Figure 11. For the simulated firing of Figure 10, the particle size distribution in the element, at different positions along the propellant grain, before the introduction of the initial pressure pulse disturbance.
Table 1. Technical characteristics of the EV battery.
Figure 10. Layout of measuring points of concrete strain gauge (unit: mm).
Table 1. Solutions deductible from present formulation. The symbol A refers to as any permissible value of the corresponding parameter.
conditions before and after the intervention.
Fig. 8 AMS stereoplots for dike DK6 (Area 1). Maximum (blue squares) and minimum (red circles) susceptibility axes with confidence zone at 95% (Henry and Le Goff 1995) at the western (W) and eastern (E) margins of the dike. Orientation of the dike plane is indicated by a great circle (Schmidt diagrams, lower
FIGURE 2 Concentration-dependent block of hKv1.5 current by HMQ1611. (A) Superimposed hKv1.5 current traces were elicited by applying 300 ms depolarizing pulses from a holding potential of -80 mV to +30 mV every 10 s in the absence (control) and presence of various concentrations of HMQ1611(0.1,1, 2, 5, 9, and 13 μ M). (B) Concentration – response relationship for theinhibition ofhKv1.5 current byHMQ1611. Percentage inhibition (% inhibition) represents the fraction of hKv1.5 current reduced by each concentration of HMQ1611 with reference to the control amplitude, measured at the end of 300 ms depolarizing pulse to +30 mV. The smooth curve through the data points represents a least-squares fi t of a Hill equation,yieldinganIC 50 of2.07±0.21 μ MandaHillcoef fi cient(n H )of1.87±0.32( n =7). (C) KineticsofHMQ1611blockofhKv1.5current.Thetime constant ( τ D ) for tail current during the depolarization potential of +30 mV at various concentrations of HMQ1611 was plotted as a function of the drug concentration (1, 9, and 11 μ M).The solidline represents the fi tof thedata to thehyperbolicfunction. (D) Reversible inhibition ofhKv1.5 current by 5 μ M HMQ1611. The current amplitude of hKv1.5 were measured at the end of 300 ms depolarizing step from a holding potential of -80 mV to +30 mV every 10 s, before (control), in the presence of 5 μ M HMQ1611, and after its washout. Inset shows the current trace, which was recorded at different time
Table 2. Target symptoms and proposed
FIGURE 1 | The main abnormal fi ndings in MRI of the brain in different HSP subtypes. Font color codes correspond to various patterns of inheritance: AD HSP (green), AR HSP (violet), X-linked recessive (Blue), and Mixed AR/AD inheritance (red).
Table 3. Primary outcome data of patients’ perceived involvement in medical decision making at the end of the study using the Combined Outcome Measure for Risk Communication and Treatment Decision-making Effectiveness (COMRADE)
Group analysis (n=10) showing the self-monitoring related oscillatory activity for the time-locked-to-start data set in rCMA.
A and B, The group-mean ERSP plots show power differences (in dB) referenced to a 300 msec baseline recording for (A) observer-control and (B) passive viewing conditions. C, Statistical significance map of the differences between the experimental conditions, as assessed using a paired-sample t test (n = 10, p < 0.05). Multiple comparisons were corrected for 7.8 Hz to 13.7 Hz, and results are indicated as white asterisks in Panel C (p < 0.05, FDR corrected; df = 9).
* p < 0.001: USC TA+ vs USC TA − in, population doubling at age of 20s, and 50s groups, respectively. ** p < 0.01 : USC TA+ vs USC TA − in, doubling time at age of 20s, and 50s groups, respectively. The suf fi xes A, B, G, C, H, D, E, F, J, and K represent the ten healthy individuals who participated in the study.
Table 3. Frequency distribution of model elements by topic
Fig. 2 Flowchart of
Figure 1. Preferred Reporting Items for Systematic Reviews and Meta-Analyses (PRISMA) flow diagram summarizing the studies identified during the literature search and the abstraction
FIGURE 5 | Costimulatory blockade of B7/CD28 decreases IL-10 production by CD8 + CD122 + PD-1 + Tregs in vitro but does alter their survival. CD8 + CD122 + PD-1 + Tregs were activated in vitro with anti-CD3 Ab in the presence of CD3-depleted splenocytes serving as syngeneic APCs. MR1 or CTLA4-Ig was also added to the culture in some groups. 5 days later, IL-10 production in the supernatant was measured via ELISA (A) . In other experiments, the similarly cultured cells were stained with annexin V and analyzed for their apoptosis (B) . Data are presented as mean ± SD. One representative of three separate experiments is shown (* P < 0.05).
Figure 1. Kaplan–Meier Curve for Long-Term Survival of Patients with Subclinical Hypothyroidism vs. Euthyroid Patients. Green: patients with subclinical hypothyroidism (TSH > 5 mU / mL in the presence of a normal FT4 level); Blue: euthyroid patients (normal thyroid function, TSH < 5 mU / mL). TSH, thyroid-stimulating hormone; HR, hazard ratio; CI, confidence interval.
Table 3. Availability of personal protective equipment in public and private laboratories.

Directions for this task: Give again, word for word, every line of the listing above from the one with "Table 3. Frequency" to the one with "Figure 1. Preferred", both inclusive, and nothing beyond them.

Result below:
Table 3. Frequency distribution of model elements by topic
Fig. 2 Flowchart of
Figure 1. Preferred Reporting Items for Systematic Reviews and Meta-Analyses (PRISMA) flow diagram summarizing the studies identified during the literature search and the abstraction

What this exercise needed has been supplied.